Na primeira temporada do Projeto, na Livraria da Esquina, duas das seis bandas se apresentaram na mesma noite, ao longo de três semanas, apresentando as canções que compuseram ao longo de suas carreiras e parcerias recentes, criadas no contexto do projeto e das amizades que cresceram. Nessas apresentações, o público paulistano teve a chance de perceber o diálogo entre as obras desses artistas, que contribuíam uns nos shows dos outros. Essa interação se completou com participações de compositores e músicos paulistanos especialmente convidados e com uma quarta e última apresentação, em que integrantes das seis bandas fizeram um show coletivo.

Além dos espetáculos, as bandas e as produtoras Identidade Musical e Punksaravá, diretamente envolvidas no Mais Massa, desenvolveram alguns conceitos que norteiam o projeto, como a proposta de ressignificar o trânsito e, por consequência, a cidade que o caracteriza: no contexto do Projeto Mais Massa, São Paulo recupera a vocação de ponto de passagem e de livre-trânsito, como espaço de fluência, circulação, permeabilidade e  liberdade.

De certa forma, e em mais de um sentido, o Projeto Mais Massa atualiza a cidade: na medida em que é permeável às propostas diversas, as bandas que integram o projeto estão em trânsito criativo e artístico, contribuindo umas com as outras e com a cena paulistana - o Mais Massa é permeável às influências dela, já que houve diversas participações de artistas paulistanos nos espetáculos.

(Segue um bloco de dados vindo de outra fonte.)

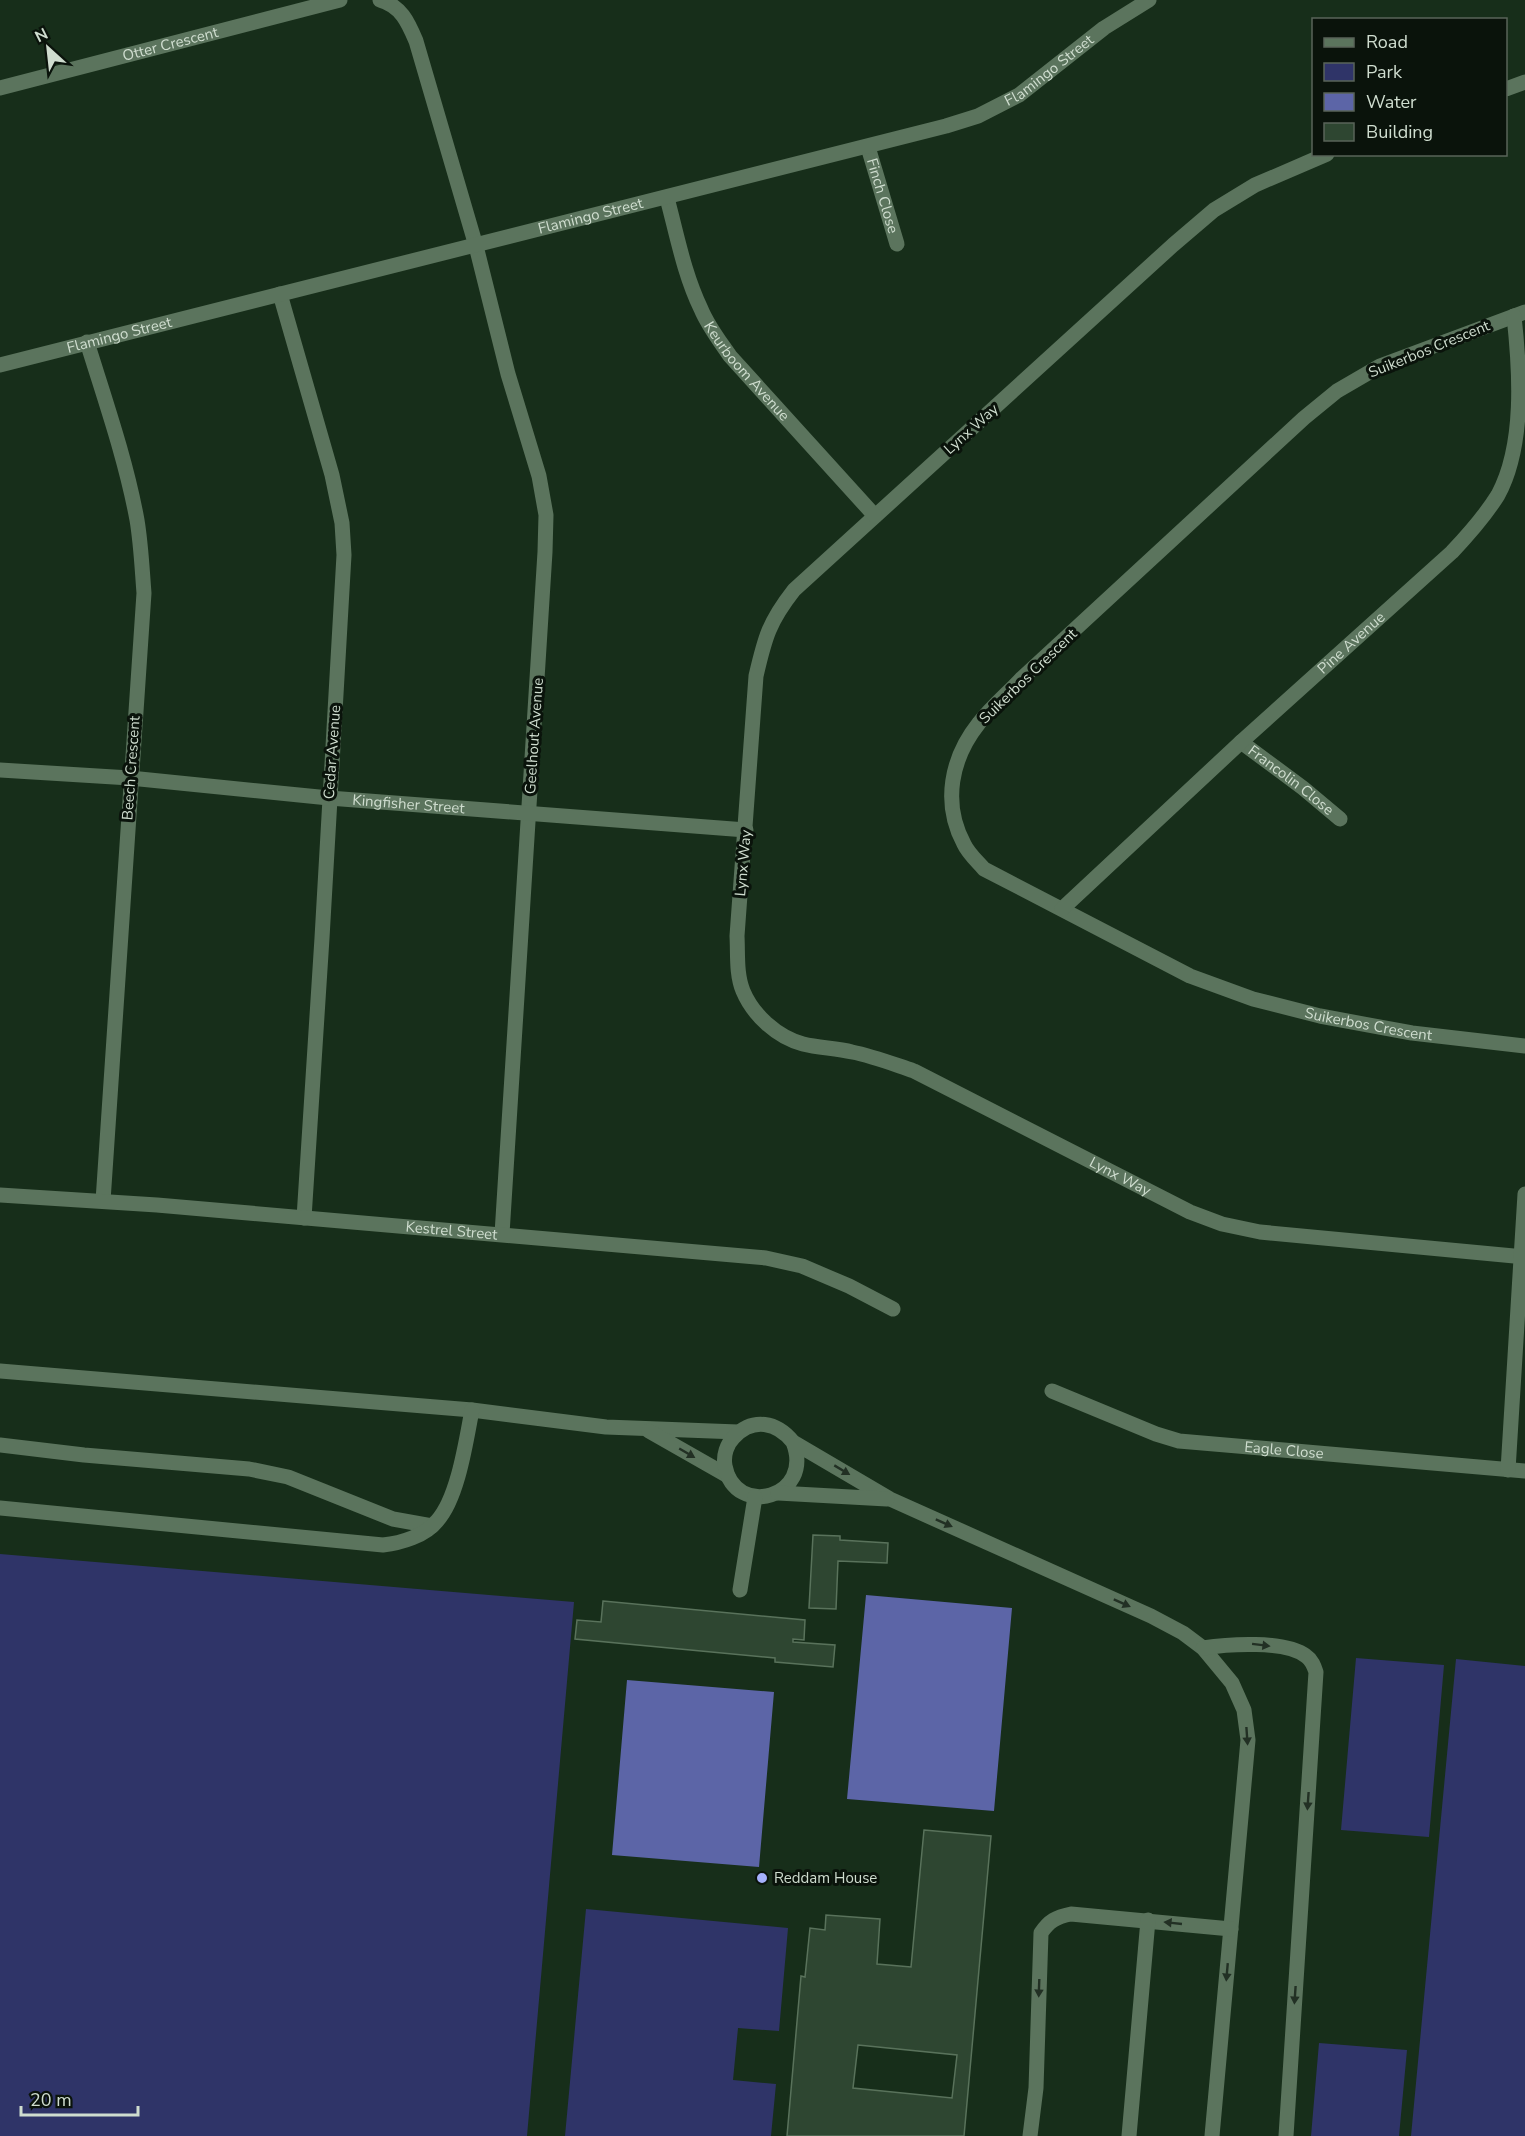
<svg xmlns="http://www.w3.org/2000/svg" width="1525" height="2136" viewBox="0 0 1525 2136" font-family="'Nunito Sans',sans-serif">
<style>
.green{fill:#2f3468}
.water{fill:#5c65a7}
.building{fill:#2e4631;stroke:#59725b;stroke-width:1.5;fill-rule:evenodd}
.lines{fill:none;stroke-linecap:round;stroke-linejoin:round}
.minor{stroke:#5b745d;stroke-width:15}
.oneway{fill:#223024}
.poi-dot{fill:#a5b1fc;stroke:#0a130b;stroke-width:2}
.labels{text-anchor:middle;stroke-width:6;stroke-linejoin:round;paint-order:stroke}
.street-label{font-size:15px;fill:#cfddcf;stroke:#0a130b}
.poi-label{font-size:15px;fill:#cfddcf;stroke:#0a130b;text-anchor:start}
</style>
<rect width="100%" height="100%" fill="#172e1a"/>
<!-- green -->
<path class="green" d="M0 1554 574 1602 527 2136H0Z
M1356 1658 1444 1665 1429 1837 1341 1830Z
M1456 1659 1525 1666V2136H1411Z
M586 1909 788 1928 779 2031 738 2028 733 2080 776 2084 771 2136H565Z
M1319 2043 1407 2050 1399 2136H1311Z"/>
<!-- water -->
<path class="water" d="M866 1595 1012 1608 994 1811 847 1799Z
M627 1680 774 1692 759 1867 612 1855Z"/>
<!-- building -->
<path class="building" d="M813 1535 840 1536V1540L888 1543 887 1563 838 1561 836 1609 809 1608Z
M603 1601 805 1620 804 1640 793 1639V1642L835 1645 833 1667 775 1662V1658L575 1639 577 1620 601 1622Z
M924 1830 991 1836 964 2136H787L801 1976 805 1977 810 1928 825 1930 826 1915 880 1919 877 1964 911 1967ZM858 2045 957 2055 952 2098 853 2088Z"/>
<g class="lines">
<!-- minor -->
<g class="minor">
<path d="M380 0C401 6 408 22 416 41L476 246 508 374 539 476 546 515 545 552 502 1234"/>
<path id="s1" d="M0 88 340 0"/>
<path d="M1506 89 1525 82"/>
<path id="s2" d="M868 147 897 244"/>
<path id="s3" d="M1327 154 1255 185 1214 210 1173 245 794 590C769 622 765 637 756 676L737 936C738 954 736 974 743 991 753 1015 777 1037 803 1044 819 1048 836 1048 852 1052 873 1056 893 1064 914 1071L1190 1212 1222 1224 1260 1232 1525 1257"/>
<path id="s4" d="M667 198C677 235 684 274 701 309 708 326 719 340 730 356L875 516"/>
<path d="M280 294 332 475 342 523 344 555 322 938 304 1218"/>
<path id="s5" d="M1525 312 1380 366 1337 391 1304 418 1021 679C1007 694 991 707 979 723 951 758 942 803 964 844 968 853 977 861 984 869L1190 976 1253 999 1320 1016 1412 1033 1525 1046"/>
<path d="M87 342C105 400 126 460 137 520 141 544 142 568 144 593L103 1201"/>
<path id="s6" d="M0 365 946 126 978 116 1019 95 1104 28 1149 0"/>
<path id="s7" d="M1241 742 1303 788 1340 819"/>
<path id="s8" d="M0 770 130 778 329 798 746 830"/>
<path id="s9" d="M1062 909 1241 742 1452 552C1469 534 1485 516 1498 495 1525 445 1520 371 1514 316"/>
<path id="s10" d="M0 1195 157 1205 766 1258 802 1266 849 1286 893 1309"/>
<path d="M0 1371 472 1410 606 1427 738 1432"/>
<path id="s11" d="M1052 1391 1156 1434 1179 1441 1525 1471"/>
<path d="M649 1431 728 1476"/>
<path d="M793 1442C815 1498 735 1519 725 1466 723 1455 727 1444 734 1437 753 1417 777 1422 793 1442L890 1499 1151 1616 1183 1633 1203 1648 1232 1683 1244 1710 1248 1740 1212 2136"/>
<path d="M0 1445 84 1455 249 1469 288 1477 393 1519 432 1526"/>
<path d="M1508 1470 1525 1194"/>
<path d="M778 1493 887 1499"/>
<path d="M0 1508 383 1545C401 1543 425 1536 437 1521 458 1498 466 1441 472 1410"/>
<path d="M740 1590 755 1497"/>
<path d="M1203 1648C1228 1644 1285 1640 1306 1656 1312 1660 1314 1666 1316 1672L1286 2136"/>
<path d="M1030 2136 1036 2088 1041 1933C1049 1921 1056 1917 1071 1914L1231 1929"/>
<path d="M1129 2136 1148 1920"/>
</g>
</g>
<!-- one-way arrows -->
<defs><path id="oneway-solid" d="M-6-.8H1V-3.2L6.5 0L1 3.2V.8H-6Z" transform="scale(1.5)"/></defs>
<g class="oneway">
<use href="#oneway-solid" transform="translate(687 1453) rotate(30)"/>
<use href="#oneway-solid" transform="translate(842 1470) rotate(31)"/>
<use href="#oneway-solid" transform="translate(944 1523) rotate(24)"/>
<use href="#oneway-solid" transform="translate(1122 1603) rotate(24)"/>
<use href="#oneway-solid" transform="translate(1261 1645) rotate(7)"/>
<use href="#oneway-solid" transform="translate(1247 1736) rotate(86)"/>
<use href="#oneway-solid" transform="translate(1308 1801) rotate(94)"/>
<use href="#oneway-solid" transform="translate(1173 1923) rotate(-174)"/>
<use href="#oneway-solid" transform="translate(1227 1972) rotate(95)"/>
<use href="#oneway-solid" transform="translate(1039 1988) rotate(92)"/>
<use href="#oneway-solid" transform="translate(1295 1995) rotate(94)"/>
</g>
<!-- markers -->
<circle class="poi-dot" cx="762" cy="1878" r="6"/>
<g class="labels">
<!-- street labels -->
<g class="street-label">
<text dy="5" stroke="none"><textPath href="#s1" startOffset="176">Otter Crescent</textPath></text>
<text dy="5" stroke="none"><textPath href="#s6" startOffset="1094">Flamingo Street</textPath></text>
<text dy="5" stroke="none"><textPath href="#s2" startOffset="51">Finch Close</textPath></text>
<text dy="5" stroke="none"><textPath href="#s6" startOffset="609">Flamingo Street</textPath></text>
<text dy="5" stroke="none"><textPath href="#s6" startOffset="123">Flamingo Street</textPath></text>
<text transform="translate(1429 349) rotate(-22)" y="5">Suikerbos Crescent</text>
<text dy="5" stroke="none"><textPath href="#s4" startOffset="194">Keurboom Avenue</textPath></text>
<text transform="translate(971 429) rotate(-42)" y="5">Lynx Way</text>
<text dy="5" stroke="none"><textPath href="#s9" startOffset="393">Pine Avenue</textPath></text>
<text transform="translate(1028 676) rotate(-44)" y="5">Suikerbos Crescent</text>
<text transform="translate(534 736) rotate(-86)" y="5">Geelhout Avenue</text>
<text transform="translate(332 752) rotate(-86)" y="5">Cedar Avenue</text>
<text transform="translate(131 768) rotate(-86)" y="5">Beech Crescent</text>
<text dy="5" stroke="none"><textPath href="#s7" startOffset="63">Francolin Close</textPath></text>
<text dy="5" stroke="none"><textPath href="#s8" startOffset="410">Kingfisher Street</textPath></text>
<text transform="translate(743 863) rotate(-85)" y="5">Lynx Way</text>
<text dy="5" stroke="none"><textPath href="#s5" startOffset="1272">Suikerbos Crescent</textPath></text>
<text dy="5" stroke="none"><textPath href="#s3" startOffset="1533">Lynx Way</textPath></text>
<text dy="5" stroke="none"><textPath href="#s10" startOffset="453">Kestrel Street</textPath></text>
<text dy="5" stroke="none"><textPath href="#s11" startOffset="242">Eagle Close</textPath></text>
</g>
<!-- poi labels -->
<g class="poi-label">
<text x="774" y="1883">Reddam House</text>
</g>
</g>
<!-- legend -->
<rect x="1312" y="18" width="195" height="138" fill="#0a130b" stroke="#596459" stroke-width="1.5"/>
<rect x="1324" y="38" width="30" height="9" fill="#5b745d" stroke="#596459" stroke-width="1.5"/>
<text x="1366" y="48" font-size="18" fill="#cfddcf">Road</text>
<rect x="1324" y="63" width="30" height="18" fill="#2f3468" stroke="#596459" stroke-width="1.5"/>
<text x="1366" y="78" font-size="18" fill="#cfddcf">Park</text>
<rect x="1324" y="93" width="30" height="18" fill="#5c65a7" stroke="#596459" stroke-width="1.5"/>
<text x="1366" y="108" font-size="18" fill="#cfddcf">Water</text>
<rect x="1324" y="123" width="30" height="18" fill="#2e4631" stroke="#596459" stroke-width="1.5"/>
<text x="1366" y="138" font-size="18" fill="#cfddcf">Building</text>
<!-- north arrow -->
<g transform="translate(48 48) rotate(333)" stroke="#0a130b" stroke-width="4.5" paint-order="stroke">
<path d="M0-4.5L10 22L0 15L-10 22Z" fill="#cfddcf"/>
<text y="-9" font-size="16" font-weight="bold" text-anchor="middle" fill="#cfddcf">N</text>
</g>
<!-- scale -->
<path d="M21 2106v9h117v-9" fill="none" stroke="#cfddcf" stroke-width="3"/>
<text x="30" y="2106" font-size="18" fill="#cfddcf" stroke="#0a130b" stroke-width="4.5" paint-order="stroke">20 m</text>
</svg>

O trânsito em São Paulo, hoje, impede que as pessoas se encontrem - mas lembremos que trânsito deveria remeter ao deslocamento de um local para outro. Parece que tudo na cidade - até parece que a própria Cidade, numa personificação apavorante - conspira para que as pessoas não se vejam, não se integrem. E o Projeto + Massa corre em sentido oposto, fazendo que as propostas e as ideias circulem livremente, sem limitações de qualquer ordem.

Finalmente, inspirados na obra prima de Mário de Andrade, Macunaíma, e em uma de suas intérpretes, a estudiosa Gilda de Mello e Souza, no texto O tupi e o alaúde, os artistas envolvidos no Mais Massa propõem o conceito de geografia lendária da canção, cuja finalidade é integrar, por meio da música popular, em suas mais diversas vertentes, as contingências regionais de cada uma das bandas e criar um mosaico da nova canção brasileira.